One of my friends held a dinner party a couple of weeks ago and I ended up sitting next to another keen reader. He listened indulgently to my pitch about why he should go and read Dorothy Dunnett right now, and then not only made a recommendation of his own but actually gave me the book there and then. I've always thought it's rather brave to do that after only a couple of hours' acquaintance, but since I'd also mentioned the whole Baroque opera side of things, he said he thought I'd click with this. And he was right. I picked it up the other night, when I had a little time before going to bed and, to my surprise, simply couldn't put the book down until I'd finished it. It isn't all that long - 184 pages - and its atmosphere draws you into an elegiac bubble of a world which is best savoured all in one go.

Andrew Peters is living a lie: even his name is a benign, well-intentioned, comforting lie. Born in Romania in 1930, he was called Andrei until he was seven, when his parents' fear over the growing Fascist regime led to him being smuggled out of a suffocating, terrifying country. Sent from Paris to London under the care of a train guard, he is handed over on Victoria Station platform into the care of his father's brother: the larger-than-life Rudolf. Famed as the star of the most popular operettas of the time - a scourge of ladies' hearts - a matinee-idol charmer with a splendid voice - Rudolf Peterson has already undergone the same transformation as his little nephew. He too has abandoned one past, as Rudi Petrescu, and created a future for himself, under a new, Anglicised name in a more hospitable climate. To young Andrei (swiftly rechristened Andrew), his uncle is the most dazzling of grown-ups: always full of incredible stories, always in demand, always fresh from some new scandalous seduction, but from the very first moment determined to place his shy, gauche, homeless little nephew at the centre of his world. And so Andrew grows up in the orbit of this charismatic man, overwhelmed by his glamour and exuberance, only gradually coming to realise the depth of pain underneath the glittering successes. For Rudolf's dream has always been to sing the great operas and oratorios - Mozart and Handel - not the lightweight fluffy operetta with which he has become so entangled. And yet he is doomed to be remembered for the genre he treats with scorn, and never to make his mark in the world he so desperately aspires to be part of. As Andrew grows up, he gains a better appreciation of the brilliant, troubled uncle who has taken him unquestioningly under his wing, and must also learn to face the truths of his own half-remembered childhood in Romania.

It is a heartbreaking little book. It is so short and so exquisitely written that I can't say much more: it's the kind of thing you have to quietly discover for yourself.
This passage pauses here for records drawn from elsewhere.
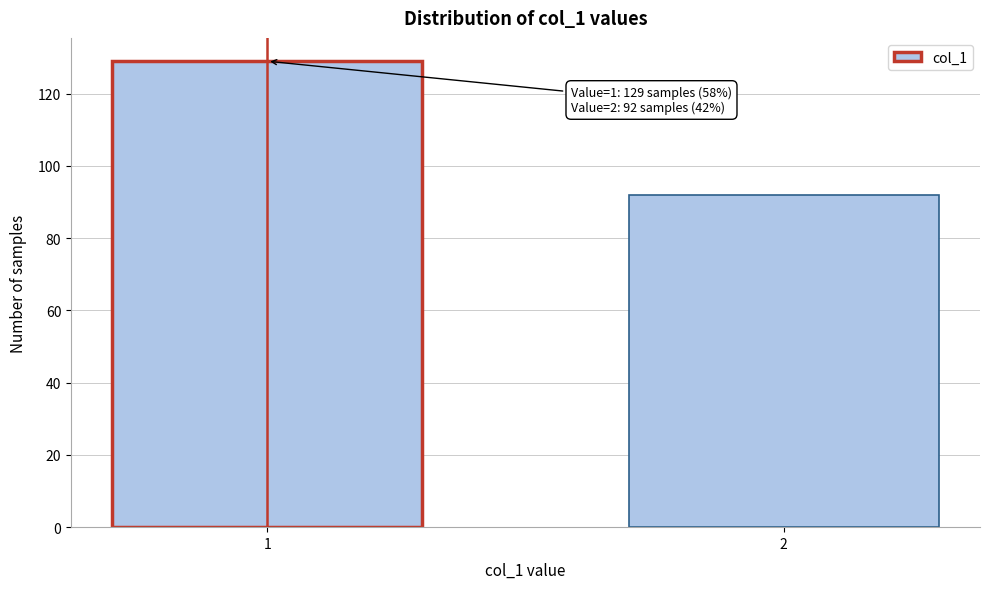

Reading left to right, transcribe all the data shown in this chart.

1=129	2=92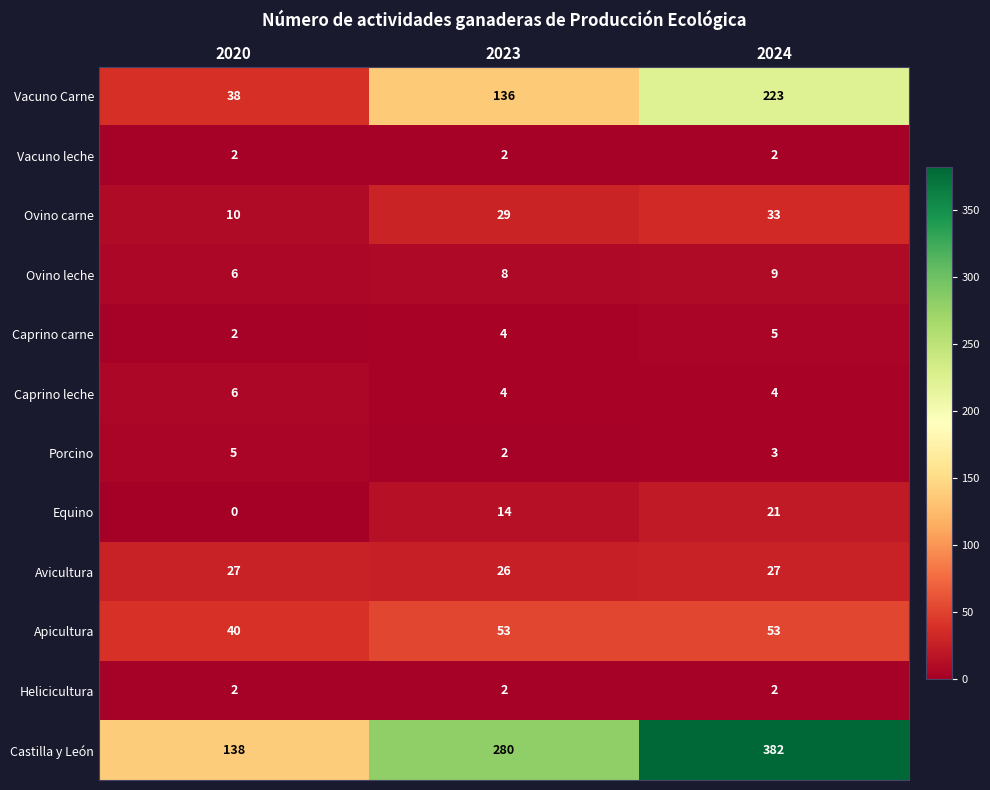

What is the difference between the maximum and minimum values in the Caprino carne series?

3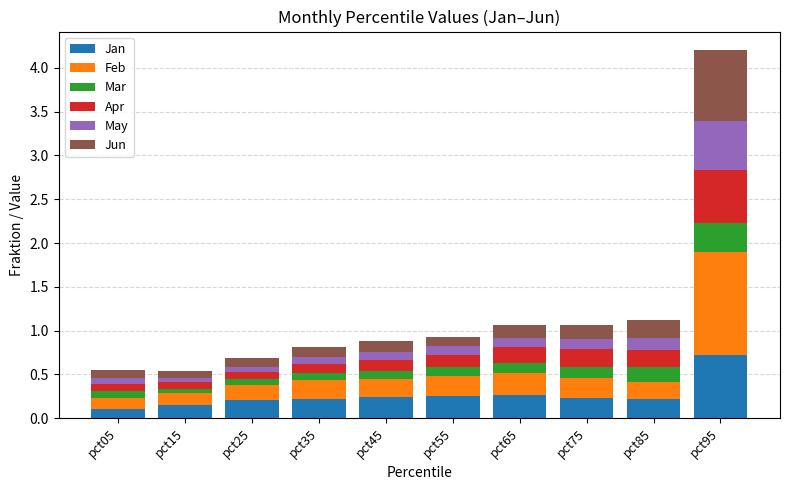

At which category is the sum across all series the highest?

pct95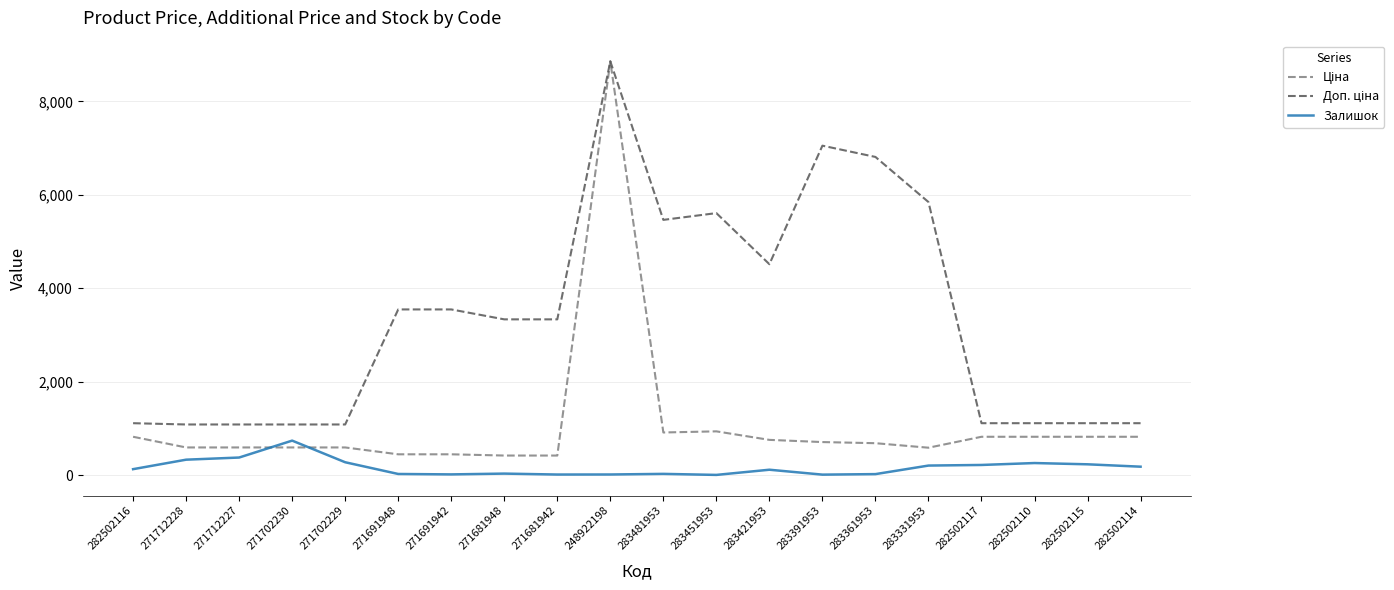

The value of Залишок at 282502117 is 215.0. True or false?

True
It's a story about displacement, about being forever unable to possess the thing you long for, and about the way that we interact with our pasts and shape our presents. But it's also about the way that certain adults can captivate us as children: the gift they have for bringing magic into real life and making even the mundane into a thrilling kind of adventure. Its two protagonists have both, in very different ways, been forced to accept that they can never be who they want to be and they have both chosen the path of resignation: secrets, old wounds and enduring sadness. Bailey's writing is perfectly-judged, evoking all the inward pain of things left undone, unachieved, unsaid. There is something about its poised, perfect irresolution that reminded me slightly of The Remains of the Day.

Having said that, I can well imagine there might be some people who don't like it. It is character-driven and skips around through memory as the elderly Andrew looks back over his life: it's a kaleidoscope of life rather than a neat progression. And there are elements which might make some people feel a little uncomfortable. But if you abandon yourself to its gentle wit, to its subtle nostalgia and eloquent regret, it's a treasure. It seems that my neighbour at that dinner party judged me well. And if you finish this book without a slight tear in your eye then you're a stronger person than me.